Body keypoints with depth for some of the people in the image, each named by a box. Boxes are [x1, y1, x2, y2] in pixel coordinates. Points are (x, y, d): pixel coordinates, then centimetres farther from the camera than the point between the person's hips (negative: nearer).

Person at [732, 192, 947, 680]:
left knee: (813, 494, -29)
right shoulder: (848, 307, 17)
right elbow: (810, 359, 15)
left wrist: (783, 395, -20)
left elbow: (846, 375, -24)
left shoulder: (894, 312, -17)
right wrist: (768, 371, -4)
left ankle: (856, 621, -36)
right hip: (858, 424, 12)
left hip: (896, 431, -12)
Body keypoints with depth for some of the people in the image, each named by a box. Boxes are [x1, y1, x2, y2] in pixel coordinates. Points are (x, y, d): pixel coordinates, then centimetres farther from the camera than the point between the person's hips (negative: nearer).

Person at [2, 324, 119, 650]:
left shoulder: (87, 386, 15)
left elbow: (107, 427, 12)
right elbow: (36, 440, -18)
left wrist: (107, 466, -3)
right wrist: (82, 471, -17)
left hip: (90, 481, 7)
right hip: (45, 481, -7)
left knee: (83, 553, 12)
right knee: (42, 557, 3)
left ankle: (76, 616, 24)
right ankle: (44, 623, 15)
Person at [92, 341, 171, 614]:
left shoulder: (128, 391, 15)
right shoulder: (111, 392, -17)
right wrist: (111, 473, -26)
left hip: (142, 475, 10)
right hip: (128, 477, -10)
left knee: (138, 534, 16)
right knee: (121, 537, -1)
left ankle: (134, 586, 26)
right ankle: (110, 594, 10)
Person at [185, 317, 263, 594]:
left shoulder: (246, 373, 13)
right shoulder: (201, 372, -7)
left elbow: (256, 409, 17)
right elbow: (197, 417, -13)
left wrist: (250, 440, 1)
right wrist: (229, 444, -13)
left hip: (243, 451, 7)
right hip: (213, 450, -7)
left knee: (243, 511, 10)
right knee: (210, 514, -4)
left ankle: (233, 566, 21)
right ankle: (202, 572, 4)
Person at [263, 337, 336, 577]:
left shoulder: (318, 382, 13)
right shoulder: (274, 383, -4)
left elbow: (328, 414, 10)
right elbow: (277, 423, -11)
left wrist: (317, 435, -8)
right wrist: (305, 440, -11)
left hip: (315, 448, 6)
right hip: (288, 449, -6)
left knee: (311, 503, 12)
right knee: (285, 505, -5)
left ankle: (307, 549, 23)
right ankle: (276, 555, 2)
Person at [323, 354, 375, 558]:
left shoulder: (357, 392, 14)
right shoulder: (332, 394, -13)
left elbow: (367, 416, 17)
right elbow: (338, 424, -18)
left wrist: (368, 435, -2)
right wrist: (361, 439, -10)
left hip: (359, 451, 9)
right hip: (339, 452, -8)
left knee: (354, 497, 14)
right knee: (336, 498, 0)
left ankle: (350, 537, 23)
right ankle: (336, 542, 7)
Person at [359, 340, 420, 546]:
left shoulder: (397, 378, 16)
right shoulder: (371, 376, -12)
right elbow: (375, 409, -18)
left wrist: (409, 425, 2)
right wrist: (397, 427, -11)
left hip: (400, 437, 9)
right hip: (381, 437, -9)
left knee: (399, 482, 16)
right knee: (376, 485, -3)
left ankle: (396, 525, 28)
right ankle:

::::::::::

▸ Description of the task
Can you write out, word for word, the lines starting with the one containing "left hip: (896, 431, -12)" and going on through the one containing "left shoulder: (357, 392, 14)", including both of those lines?

▸ Response for this exercise
left hip: (896, 431, -12)
Body keypoints with depth for some of the people in the image, each named by a box. Boxes are [x1, y1, x2, y2] in pixel coordinates. Points are (x, y, d): pixel coordinates, then centimetres farther from the camera than the point between the person's hips (negative: nearer).

Person at [2, 324, 119, 650]:
left shoulder: (87, 386, 15)
left elbow: (107, 427, 12)
right elbow: (36, 440, -18)
left wrist: (107, 466, -3)
right wrist: (82, 471, -17)
left hip: (90, 481, 7)
right hip: (45, 481, -7)
left knee: (83, 553, 12)
right knee: (42, 557, 3)
left ankle: (76, 616, 24)
right ankle: (44, 623, 15)
Person at [92, 341, 171, 614]:
left shoulder: (128, 391, 15)
right shoulder: (111, 392, -17)
right wrist: (111, 473, -26)
left hip: (142, 475, 10)
right hip: (128, 477, -10)
left knee: (138, 534, 16)
right knee: (121, 537, -1)
left ankle: (134, 586, 26)
right ankle: (110, 594, 10)
Person at [185, 317, 263, 594]:
left shoulder: (246, 373, 13)
right shoulder: (201, 372, -7)
left elbow: (256, 409, 17)
right elbow: (197, 417, -13)
left wrist: (250, 440, 1)
right wrist: (229, 444, -13)
left hip: (243, 451, 7)
right hip: (213, 450, -7)
left knee: (243, 511, 10)
right knee: (210, 514, -4)
left ankle: (233, 566, 21)
right ankle: (202, 572, 4)
Person at [263, 337, 336, 577]:
left shoulder: (318, 382, 13)
right shoulder: (274, 383, -4)
left elbow: (328, 414, 10)
right elbow: (277, 423, -11)
left wrist: (317, 435, -8)
right wrist: (305, 440, -11)
left hip: (315, 448, 6)
right hip: (288, 449, -6)
left knee: (311, 503, 12)
right knee: (285, 505, -5)
left ankle: (307, 549, 23)
right ankle: (276, 555, 2)
Person at [323, 354, 375, 558]:
left shoulder: (357, 392, 14)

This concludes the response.